Desde que vivo solo, principalmente por motivos económicos, no tengo tele. No suelo enterarme de la mayoría de cosas que ocurren en el mundo. Esto, creo, me convierte de alguna manera en un ignorante.
Aunque
me reconforta pensar que ninguno de los que dedican horas a recortar su sombra
sobre las paredes del salón, se entera de la mayoría de cosas importantes que ocurren en el
mundo. Todo el rato muere gente; siempre está naciendo alguien; las hojas
caen en otoño y la mierda corre por las cañerías hasta el mar. No hay nadie ni
más ni menos idiota que yo.
En
casa de mi madre, tampoco era mi electrodoméstico favorito.
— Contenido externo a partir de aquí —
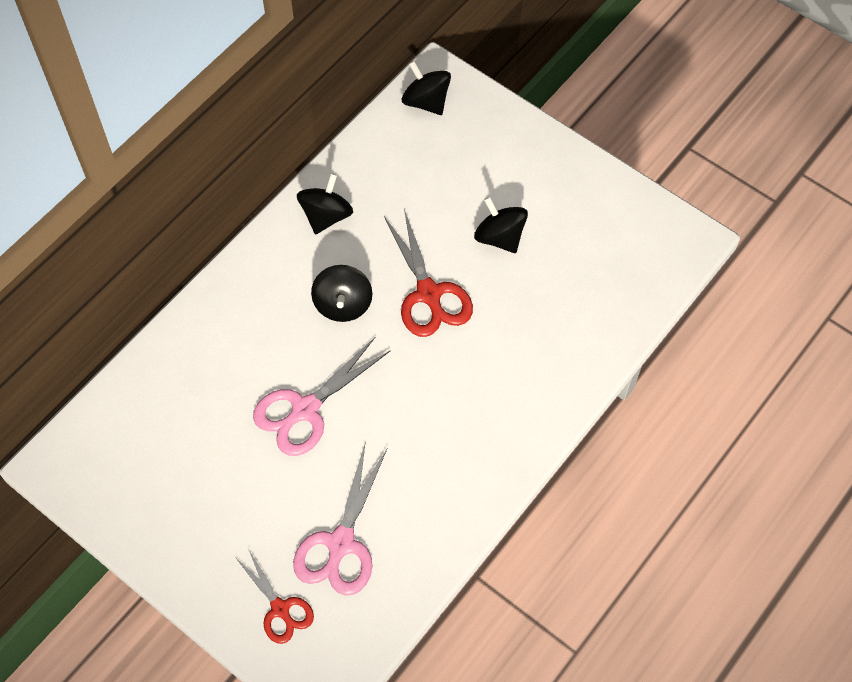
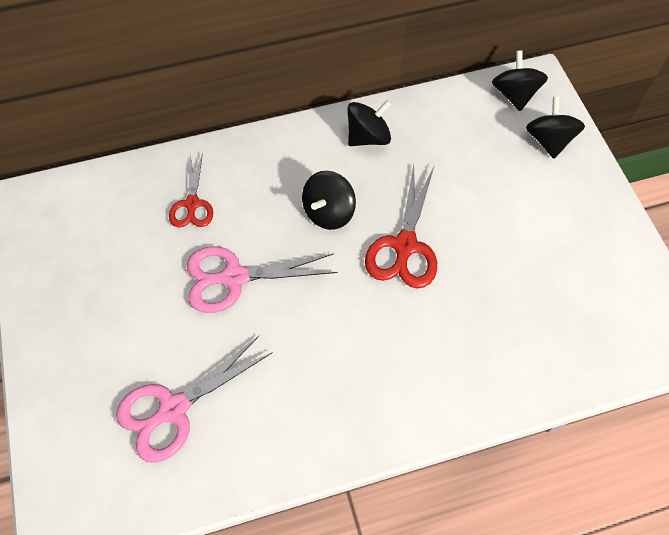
camera: 35 degrees right, 0 degrees up
(280, 608) = (83, 430): red scissors -> red scissors (192, 204)
(499, 237) = (500, 235): black spinning top -> black spinning top (548, 141)

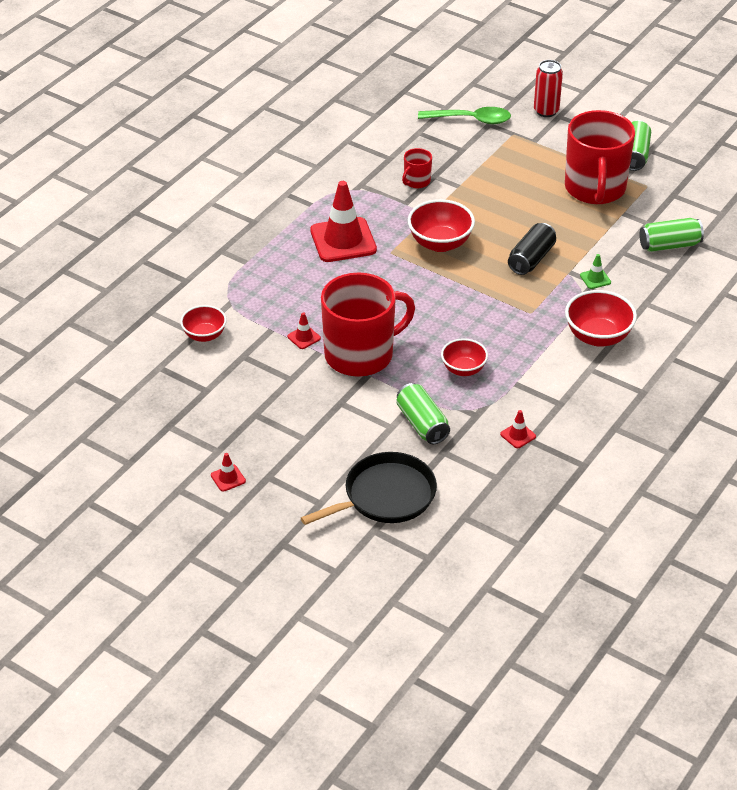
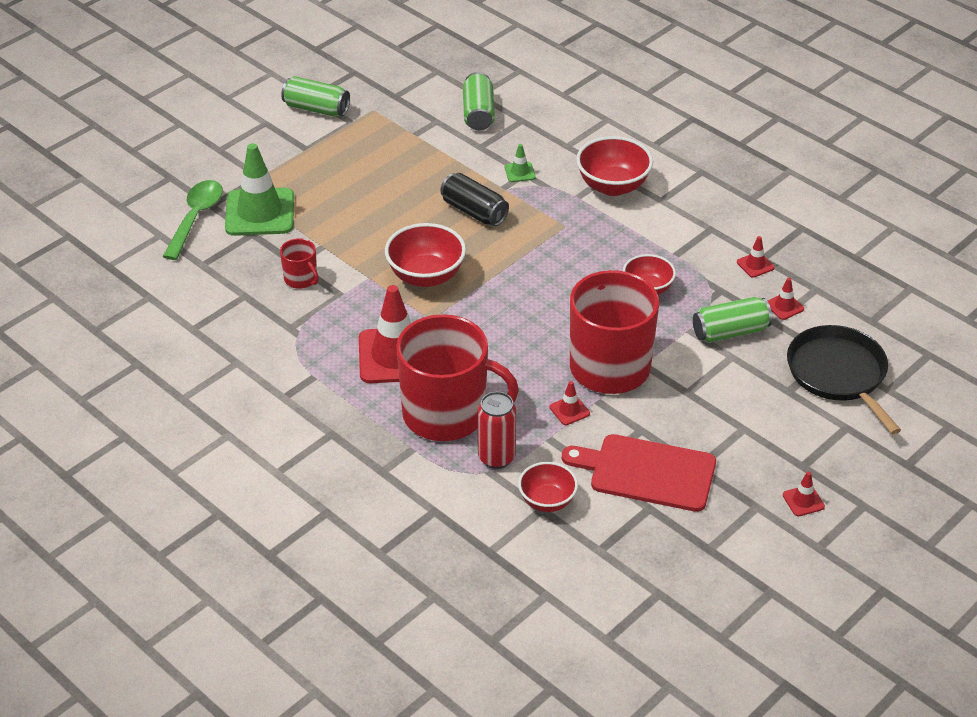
camera: 80 degrees left, 0 degrees up
(244, 386) = (647, 472): none -> red cutting board
(466, 457) = (784, 306): none -> red traffic cone
(488, 149) = (260, 212): none -> green traffic cone
(546, 111) = (205, 157): red can -> red can (496, 457)
(595, 188) = (365, 146): red mug -> red mug (446, 414)

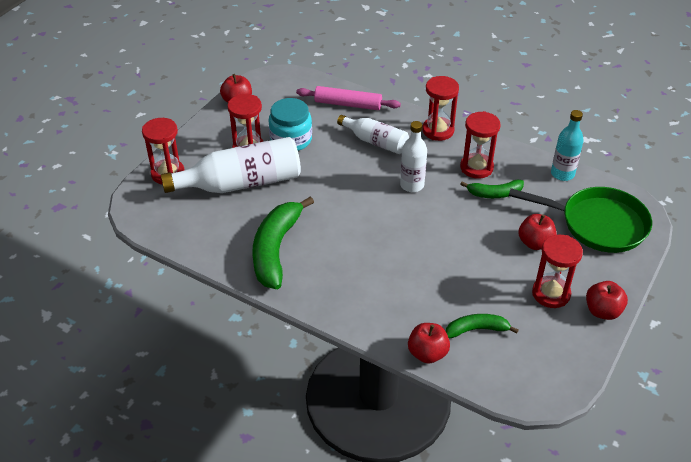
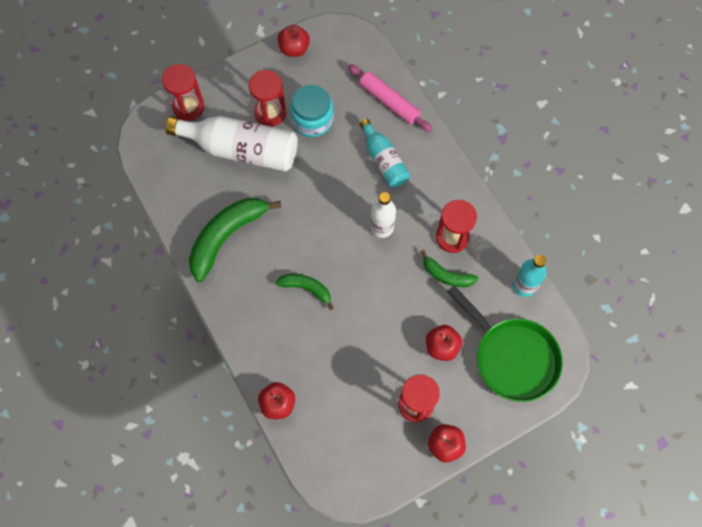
camera: 30 degrees right, 25 degrees up
(375, 142) = (384, 160): white bottle -> turquoise bottle
(438, 130) = (448, 176): red hourglass -> none
(476, 329) = (331, 404): green banana -> green banana (306, 288)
Mi relación con
este aparato ha sido siempre muy cordial, yo no me meto con ella y ella no hace
demasiado ruido.
Esta
vez, mientras mi abuela terminaba sus filetes de pescado limpio, he podido
prestar atención en dos puntos, sobre los cuales debatía un semicírculo de lo
que parecían ser periodistas, o bien disimulados, dentro del televisor. Eran todos como de
plástico, con un maquillaje y un léxico
muy elaborados. -Mi abuela había terminado ya el segundo plato. Come a toda
leche.- Al parecer, por un lado, doce
personas han muerto intentando llegar a nuestras costas, con la promesa de una
vida mejor. El dato a debatir ha sido si recibían disparos por parte de la
guardia civil, mientras morían de asfixia. Seguidamente, como enlazando ambos
temas con natural fluidez, elogiaban a un torero muy guapo su manera de bailar tango en un
programa de la misma cadena.
Ahí
ha terminado mi ración televisiva, espero que por mucho tiempo, a la par que,
para mi abuela, terminaba la ración de papilla de frutas que tenía de postre.
Cuando me he despedido de ella, los periodistas habían subido el volumen de la
discusión. El marcador digital marcaba crédito para cinco horas más de tele a
discreción. Mi abuela me hace un gesto con la cabeza para que me marche y
repite lo bien que ha comido, lo rico que estaba todo.